* [Task instructions]:
Please set down every entry again exactly as it stands, without the pictures.

***

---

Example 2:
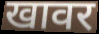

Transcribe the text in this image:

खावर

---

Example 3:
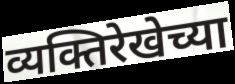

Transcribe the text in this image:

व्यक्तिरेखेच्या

***

* [Solution for this exercise]:
---

Example 2:

Transcribe the text in this image:

खावर

---

Example 3:

Transcribe the text in this image:

व्यक्तिरेखेच्या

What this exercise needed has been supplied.